Cette approche s’est rapidement étendue à d’autres domaines, introduisant un nouveau problème : le sourcing des données nécessaires à l’apprentissage des algorithmes statistiques.
Créer les données spécifiquement pour les tâches de formation aurait été coûteux. Un deuxième raccourci est devenu nécessaire : les données pourraient être récoltées sur le Web à la place.
Quant à connaître l’intention des utilisateurs, comme dans les systèmes de recommandation de contenu, un troisième raccourci a été trouvé : observer en permanence le comportement des utilisateurs et en déduire sur quoi ils pourraient cliquer.
À la fin de ce processus, l’IA s’est transformée et une nouvelle recette est née. Aujourd’hui, cette méthode se retrouve dans tous les outils de traduction, de recommandations et de questions-réponses en ligne.
Carburant pour fonctionner
Malgré tout son succès, cette recette crée aussi des problèmes. Comment être sûr que les décisions importantes sont prises équitablement, quand on ne peut pas inspecter les rouages de la machine ?

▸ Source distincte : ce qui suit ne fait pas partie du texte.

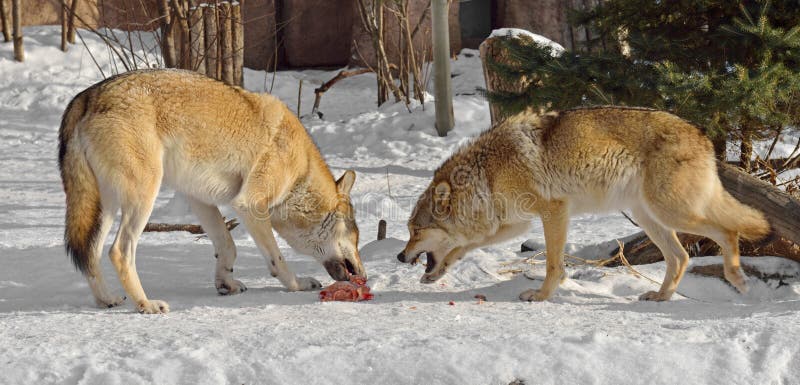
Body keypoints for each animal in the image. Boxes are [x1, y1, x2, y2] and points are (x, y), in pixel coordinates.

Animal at [59, 69, 366, 314]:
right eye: (356, 237)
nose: (363, 275)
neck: (300, 173)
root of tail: (86, 96)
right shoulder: (249, 205)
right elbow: (277, 259)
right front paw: (297, 284)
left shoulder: (200, 199)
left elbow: (227, 246)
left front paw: (225, 283)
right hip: (143, 198)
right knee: (119, 252)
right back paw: (146, 305)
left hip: (106, 208)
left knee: (90, 254)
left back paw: (107, 299)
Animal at [396, 106, 772, 302]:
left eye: (415, 230)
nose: (399, 256)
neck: (486, 173)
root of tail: (704, 137)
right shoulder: (513, 223)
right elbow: (461, 248)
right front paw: (435, 275)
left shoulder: (554, 212)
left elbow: (552, 264)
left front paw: (541, 296)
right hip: (650, 217)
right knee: (680, 257)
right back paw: (661, 297)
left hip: (674, 213)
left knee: (728, 231)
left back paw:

Comment empêcher les machines d’accumuler nos données personnelles, alors que c’est le carburant même qui les fait fonctionner ? Comment peut-on s’attendre à ce qu’une machine empêche les contenus préjudiciables d’atteindre les utilisateurs, alors qu’elle est conçue pour apprendre ce qui fait cliquer les gens ?
Cela n’aide pas que nous ayons déployé tout cela dans une position très influente au centre même de notre infrastructure numérique, et que nous ayons délégué de nombreuses décisions importantes à l’IA.
Par exemple, ce sont les algorithmes, plutôt que les décideurs humains, qui dictent ce que nous affichons sur les réseaux sociaux en temps réel. En 2022, le coroner qui a statué sur la mort tragique de Molly Russell, 14 ans, a en partie accusé un algorithme d’avoir montré du matériel préjudiciable à l’enfant sans y être invité.
Comme ces préoccupations découlent des mêmes raccourcis qui ont rendu la technologie possible, il sera difficile de trouver de bonnes solutions. C’est aussi pourquoi les premières décisions de l’autorité italienne de protection de la vie privée de bloquer ChatGPT ont créé l’alarme.
Dans un premier temps, l’autorité a soulevé les problèmes de collecte de données personnelles sur le Web sans base légale et d’informations fournies par le chatbot contenant des erreurs. Cela aurait pu représenter un défi sérieux pour l’ensemble de l’approche, et le fait qu’il ait été résolu en ajoutant des clauses de non-responsabilité ou en modifiant les termes et conditions pourrait être un aperçu des futures luttes réglementaires.
Nous avons besoin de bonnes lois, pas de catastrophisme. Le paradigme de l’IA a changé il y a longtemps, mais il n’a pas été suivi d’un changement correspondant dans notre législation et notre culture. Ce moment est maintenant venu.
Une conversation importante a commencé sur ce que nous devrions attendre de l’IA, et cela nécessitera l’implication de différents types d’universitaires. Espérons qu’il sera basé sur la réalité technique de ce que nous avons construit, et pourquoi, plutôt que sur des fantasmes de science-fiction ou des scénarios apocalyptiques.